▶ [GOAL OF THE EXERCISE]
Your job with the data below is to output exactly the lines from the one holding "Algemene voorwaarden" down to the one holding "Retourbeleid", both included, and no others.

(Beginning of MATERIAL PROVIDED)

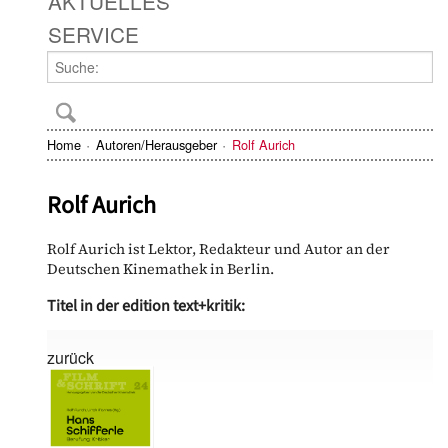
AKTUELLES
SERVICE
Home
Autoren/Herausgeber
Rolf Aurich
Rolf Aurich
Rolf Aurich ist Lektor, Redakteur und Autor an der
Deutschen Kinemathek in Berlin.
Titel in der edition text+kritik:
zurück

(End of MATERIAL PROVIDED)
(Beginning of MATERIAL PROVIDED)

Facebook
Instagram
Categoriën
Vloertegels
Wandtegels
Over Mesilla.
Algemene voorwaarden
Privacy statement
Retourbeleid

(End of MATERIAL PROVIDED)

▶ [ANSWER TO THE PROBLEM]
Algemene voorwaarden
Privacy statement
Retourbeleid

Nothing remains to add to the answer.